- EXERCISE OBJECTIVE -
Reproduce what is written in the records below exactly, and leave out the images.

Records from a dataset:
==================================================

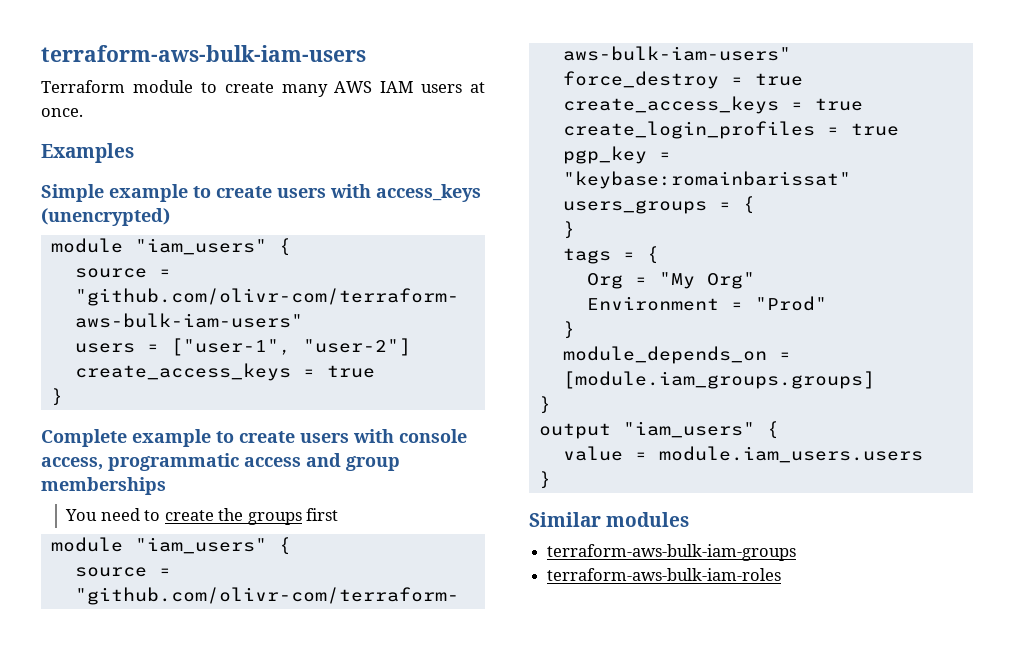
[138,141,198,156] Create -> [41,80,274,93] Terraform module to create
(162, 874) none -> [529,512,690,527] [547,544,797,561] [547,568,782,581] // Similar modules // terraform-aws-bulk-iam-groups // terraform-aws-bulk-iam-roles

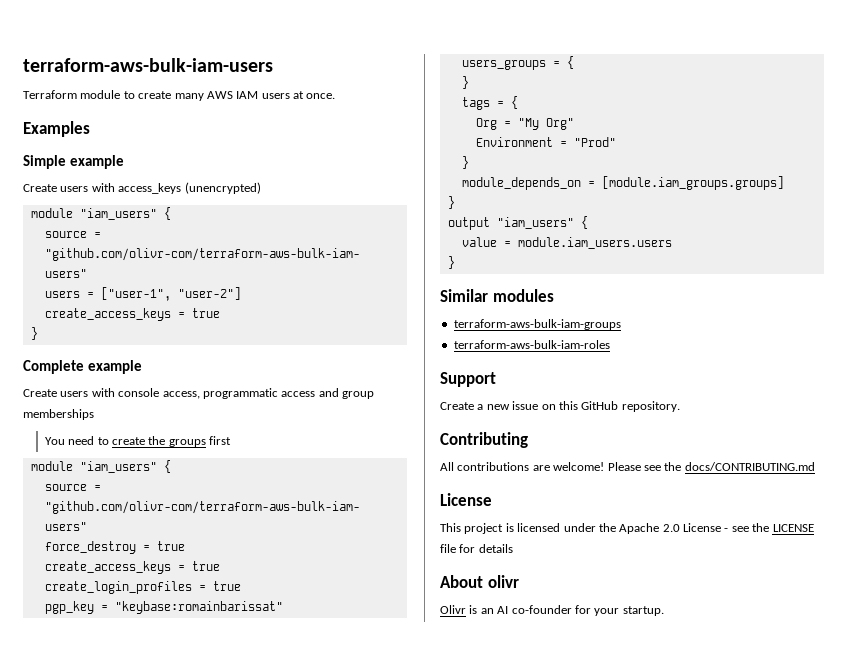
[193,186,272,198] to create -> [23,184,57,192] // Create
[216,431,295,443] to create -> [23,389,57,397] // Create
(782, 574) none -> [440,372,496,387] [440,401,680,412] [440,432,528,448] [440,462,815,471] [440,493,492,506] [440,523,814,534] [440,544,513,553] [440,575,519,588] [440,605,664,616] // Support // Create a new issue on this GitHub repository. // Contributing // All contributions are welcome! Please see the docs/CONTRIBUTING.md // License // This project is licensed under the Apache 2.0 License - see the LICENSE file for details // About olivr // Olivr is an AI co-founder for your startup.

==================================================

- WRITTEN ANSWER -
[138,141,198,156] Create -> [41,80,274,93] Terraform module to create
(162, 874) none -> [529,512,690,527] [547,544,797,561] [547,568,782,581] // Similar modules // terraform-aws-bulk-iam-groups // terraform-aws-bulk-iam-roles

[193,186,272,198] to create -> [23,184,57,192] // Create
[216,431,295,443] to create -> [23,389,57,397] // Create
(782, 574) none -> [440,372,496,387] [440,401,680,412] [440,432,528,448] [440,462,815,471] [440,493,492,506] [440,523,814,534] [440,544,513,553] [440,575,519,588] [440,605,664,616] // Support // Create a new issue on this GitHub repository. // Contributing // All contributions are welcome! Please see the docs/CONTRIBUTING.md // License // This project is licensed under the Apache 2.0 License - see the LICENSE file for details // About olivr // Olivr is an AI co-founder for your startup.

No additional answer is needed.